Can you access the joint account and any others you've got and shift half the money into one of your accounts, just in case he starts getting nasty.

Massive unmumsnetty hugs for you

Reow · 12/05/2017 18:21

Oh I'm so sorry OP.

Can you transfer some money from the joint acct to yourself in case he does remove a load?

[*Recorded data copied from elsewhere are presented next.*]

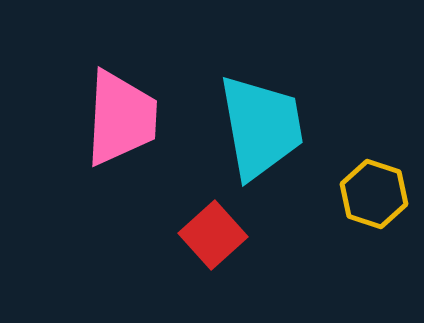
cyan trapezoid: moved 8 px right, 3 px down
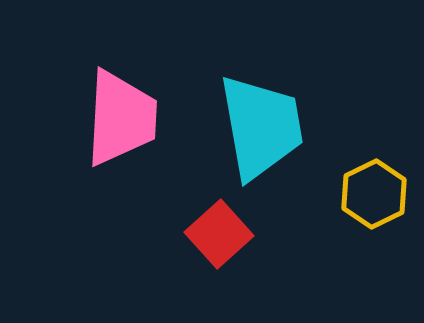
yellow hexagon: rotated 16 degrees clockwise
red square: moved 6 px right, 1 px up
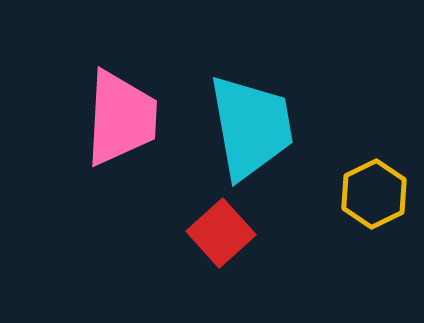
cyan trapezoid: moved 10 px left
red square: moved 2 px right, 1 px up
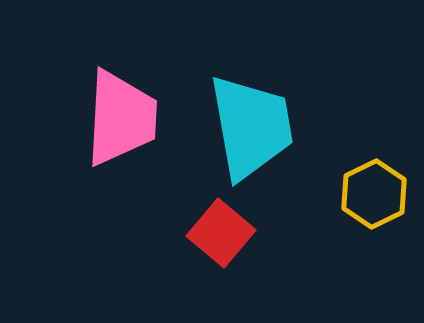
red square: rotated 8 degrees counterclockwise
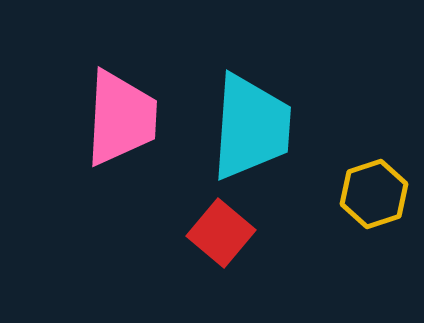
cyan trapezoid: rotated 14 degrees clockwise
yellow hexagon: rotated 8 degrees clockwise
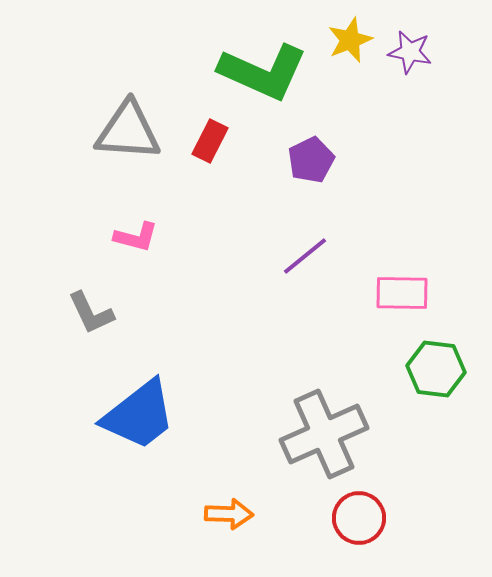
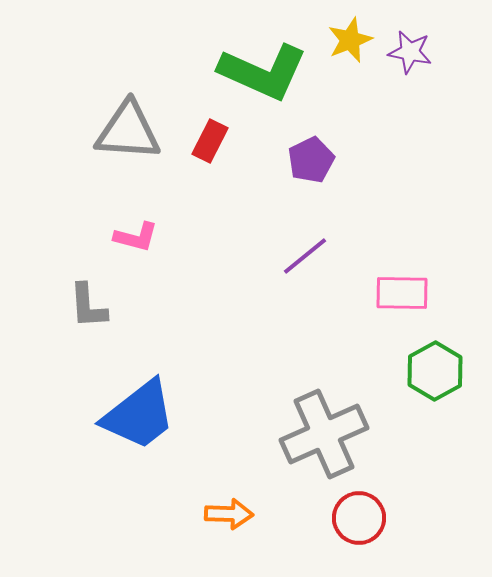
gray L-shape: moved 3 px left, 7 px up; rotated 21 degrees clockwise
green hexagon: moved 1 px left, 2 px down; rotated 24 degrees clockwise
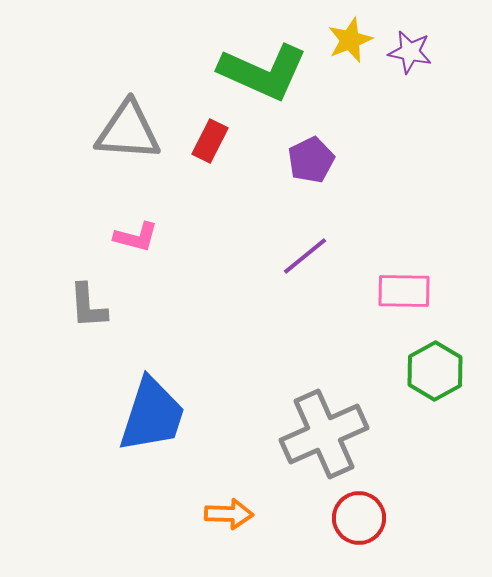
pink rectangle: moved 2 px right, 2 px up
blue trapezoid: moved 13 px right; rotated 34 degrees counterclockwise
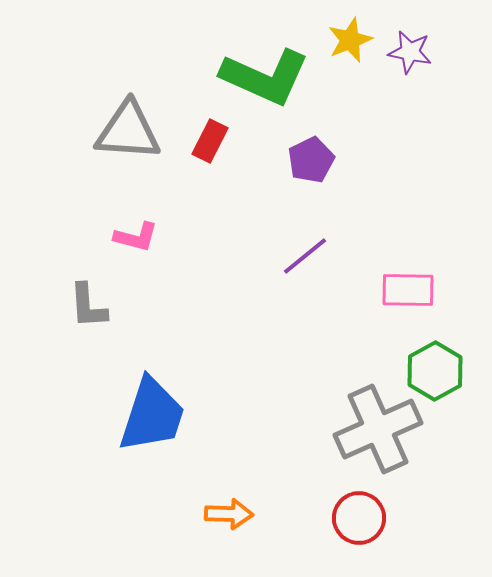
green L-shape: moved 2 px right, 5 px down
pink rectangle: moved 4 px right, 1 px up
gray cross: moved 54 px right, 5 px up
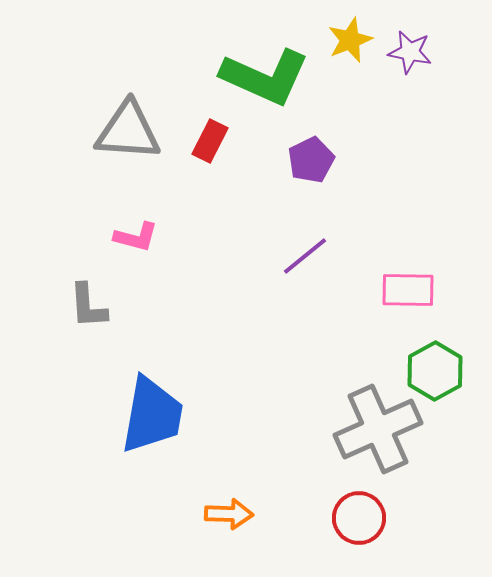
blue trapezoid: rotated 8 degrees counterclockwise
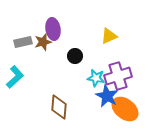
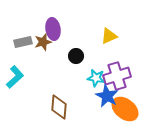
black circle: moved 1 px right
purple cross: moved 1 px left
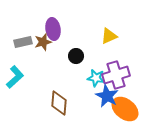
purple cross: moved 1 px left, 1 px up
brown diamond: moved 4 px up
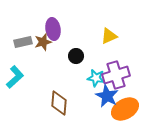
orange ellipse: rotated 68 degrees counterclockwise
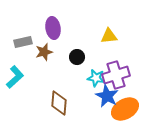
purple ellipse: moved 1 px up
yellow triangle: rotated 18 degrees clockwise
brown star: moved 1 px right, 10 px down
black circle: moved 1 px right, 1 px down
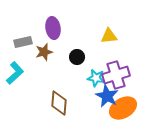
cyan L-shape: moved 4 px up
orange ellipse: moved 2 px left, 1 px up
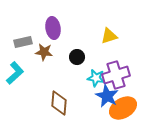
yellow triangle: rotated 12 degrees counterclockwise
brown star: rotated 24 degrees clockwise
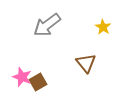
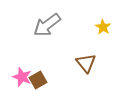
brown square: moved 2 px up
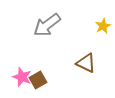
yellow star: moved 1 px up; rotated 14 degrees clockwise
brown triangle: rotated 25 degrees counterclockwise
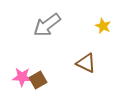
yellow star: rotated 21 degrees counterclockwise
pink star: rotated 18 degrees counterclockwise
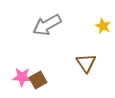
gray arrow: rotated 8 degrees clockwise
brown triangle: rotated 30 degrees clockwise
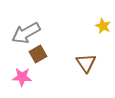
gray arrow: moved 21 px left, 8 px down
brown square: moved 26 px up
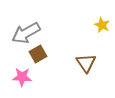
yellow star: moved 1 px left, 1 px up
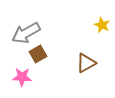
brown triangle: rotated 35 degrees clockwise
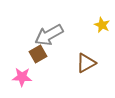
gray arrow: moved 23 px right, 2 px down
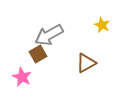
pink star: rotated 24 degrees clockwise
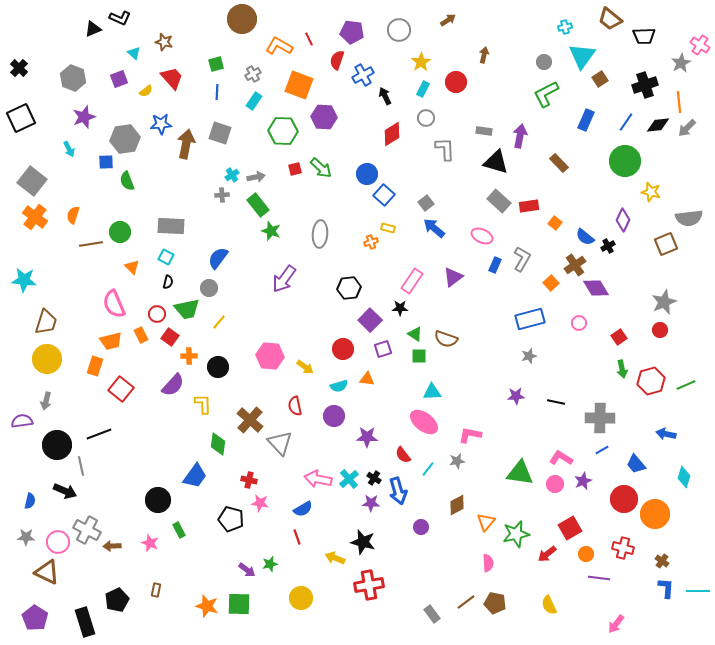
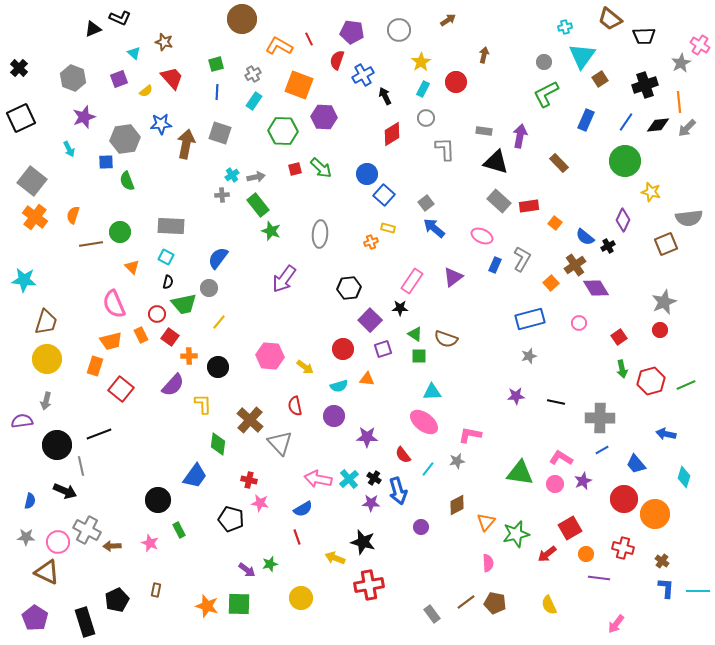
green trapezoid at (187, 309): moved 3 px left, 5 px up
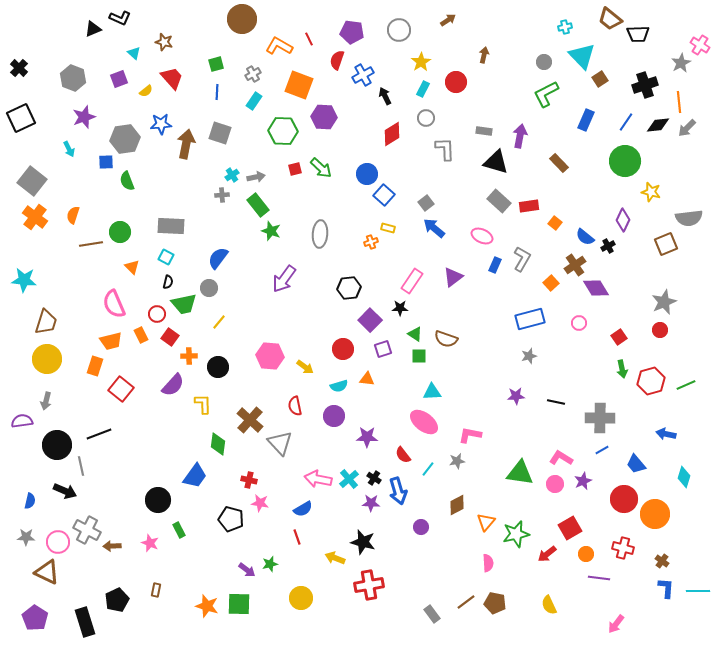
black trapezoid at (644, 36): moved 6 px left, 2 px up
cyan triangle at (582, 56): rotated 20 degrees counterclockwise
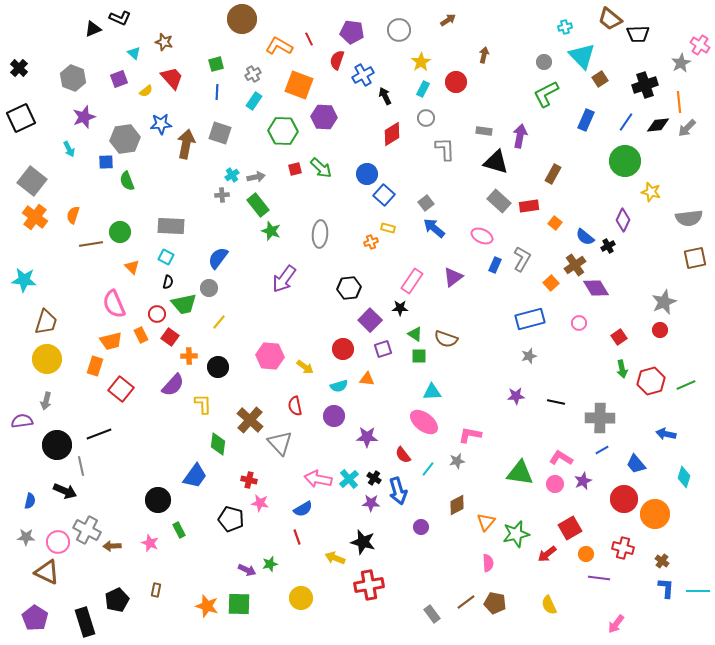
brown rectangle at (559, 163): moved 6 px left, 11 px down; rotated 72 degrees clockwise
brown square at (666, 244): moved 29 px right, 14 px down; rotated 10 degrees clockwise
purple arrow at (247, 570): rotated 12 degrees counterclockwise
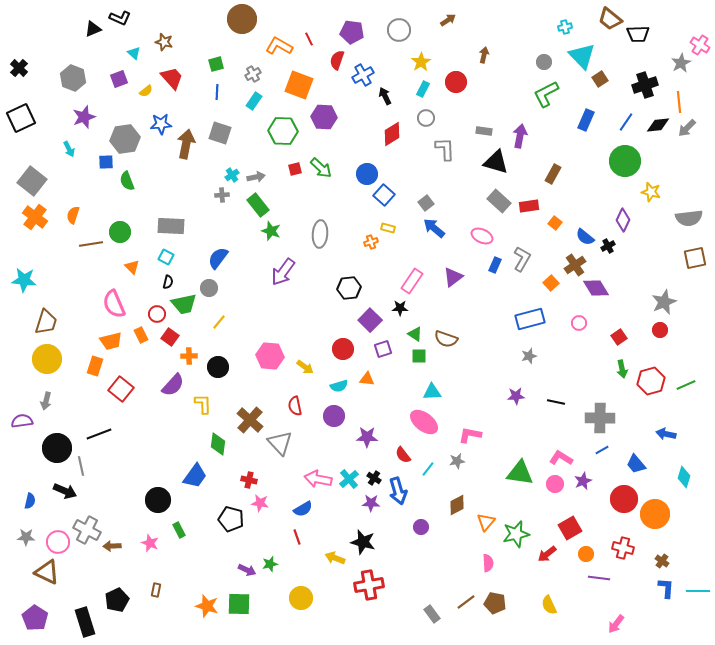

We're all here for you. I'd fucking kill him. Did you say House was in your name? Pack his shit and leave it on the lawn.

Wine
nigelsbigface · 12/05/2017 18:22

Sorry op.
I can't believe he hasn't even called you back? Jesus Christ.
I would go to your sisters as planned if only for the satisfaction of not seeming to be waiting in for him devastated and upset when he gets home. (Be upset at your sisters where people can look after you but it will hit him in the ego if he thinks you haven't crumbled-and ego is what I really believe drives these people).

LoveB · 12/05/2017 18:25

I'm so sorry OP. You're being incredibly strong. Well done you Flowers

Chops2016 · 12/05/2017 18:27

Oh shit I'm so sorry. However this is better than not knowing and living in limbo at least!

I certainly wouldnt chase him, he doesn't deserve your attention. Have a glass of wine, pack up his things and leave them on the doorstep for him to find and ghost him. He will be back with his tail between his legs soon enough and then it will be your turn to have your phone magically switch off.

If you can get a locksmith out tonigh I would get the locks changed immediately, leave his things outside and go to your sisters and try and have some fun of your own. He is a loser and has lost out big time. Stay strong hug

HannahLily2014 · 12/05/2017 18:27

As if he hasn't called back spineless cunt 😡 I read this thread hoping we were all wrong sorry op xxx

Iamdobby63 · 12/05/2017 18:28

So sorry OP.

Look for other evidence if you want to but don't drive yourself crazy - he will probably cleaned up his phone by the time you see him.

Groovester · 12/05/2017 18:29

Hugs op. Hope you've poured yourself a drink!

UnicornSparkles1 · 12/05/2017 18:29

I'm so sorry, what a cunt to not even call you back. You're being very strong Flowers

WinchestersInATardis · 12/05/2017 18:29

OP, I've been in your situation. He'll try lie his way out. What worked for me was pretending I knew more than I did.
A solid 'Yeah, but that's not true is it?' Or 'More lying is really not going to help here' can work wonders. He'll be trying to figure out what you know.
Good luck and I'm sorry this is happening to you. He's a dick and you deserve better Flowers

BoobleMcB · 12/05/2017 18:30

She definitely doesn't need any more evidence. He's been caught red handed and he knows it. There is NOTHING he can say to backtrack from this

Wondermoomin · 12/05/2017 18:30

What a cowardly cunt. Hanging up and switching off his phone so he can decide what lies to spin to you now.

So sorry OP. Flowers

ijustwannadance · 12/05/2017 18:30

Sorry op.

Yes to getting your money out of joint account asap and changing the locks.